An entity can be anything, or, to be more precise, any thing. An entity can be a person, or a type of motorbike, or a particular motorbike. An entity's attributes are a set of properties used to describe the entity. An person may have a first name, last name, birthdate---entities all.
Attributes can be single-valued or have multiple values (the names of the person's siblings, for instance). An attribute can be a composite of multiple values: A person's address itself an attribute. It could be composed of an address, city name, zip code, and other elements.
Attributes may also be derived, meaning that they don't actually reside anywhere on the database, but can be calculated when needed, i.e. how many people live within a certain zip code.
Also, in many cases, one of the attributes will what is known as a key attribute. This attribute must be a unique value, at least against for each and every other entity kept in the database. The key attribute allows a query to pick out an individual entry, among all the entries. A person's social security number, for instance, can work as a primary key, because every person's SSN is different.
Relationships are used to tie together different entities, explaining the relation between the two. A PERSON (one entity) WORKS FOR (a relationship) a COMPANY (another entity).
Relationships can have different levels of cardinality, meaning that one entity can have one or more than one relationships with other entities. A PERSON can work for more than one COMPANY. And a COMPANY can employ more than one person. Such rules are usually defined in the database model.
Relationships, like entities, can have attributes. In the example above, the WORKS FOR relationship can have an attribute such as DATE STARTED.
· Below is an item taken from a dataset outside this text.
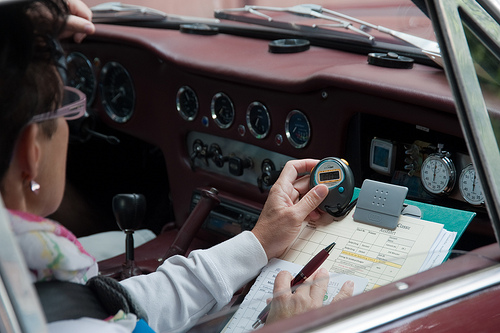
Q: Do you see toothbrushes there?
A: No, there are no toothbrushes.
First, we can specify different types of entities a bit further, into subclasses and superclasses. Subclasses are groupings within a set of entities that are clustered in different roles they play, within the category of the entity. If "employee" is an entity, then "technician" and "manager" could be two different subclasses. Inversely, "employee" is a superclass of "technician" and "manager."
Defining how subclasses is a process called specialization. The employee entity can be broken into specialization subclasses, such as "technician" or "secretary." Some attributes can only be applied to certain subclasses (a secretary's typing speed, for instance). These are called specific attributes or local attributes.
In some cases, inclusion into a subclass can be determined by the existence of a certain attribute. These subclasses are called predicate-defined subclasses. Membership is defined by a particular value of an attribute. (Subclasses can also be defined without any particular attribute, though they must be defined manually--Those are called user-defined subclasses).
The reverse operation of specialization--namely to summarize a set of subclasses into a master entity, is called a generalization.
"The single most important concept in relational schema design theory is that of a functional dependency," write Ramez Elmasri and Shamkant Navathe in "Fundmanetals of Database Systems."
But what is a functional dependency? It is the actual relationships in the relational database. It is the relations among the attributes within a table. It is a constraint between two sets of attributes. The relations are permanent and unalterable.
For instance, a table may have two attributes, or columns. If one is the primary key, we can then say we can always determine the value of the second attribute using the primary key. This means we can use the primary key as an index to look up the second attribute. It is a mathematical certainty. The primary key is the determinant and the other is the dependent, the parlance of database-speak.
(Keep in mind that this relationship does not work in reverse. You can not use a dependent value to definitively determine the primary key, chiefly because the dependent value may not be unique in a given table).
Beyond the simple connection drawn between the primary key and the dependents, a number of other inferences can be made as well, using Armb's inference rules, which cover the laws of logic such as transitivity and reflexivity.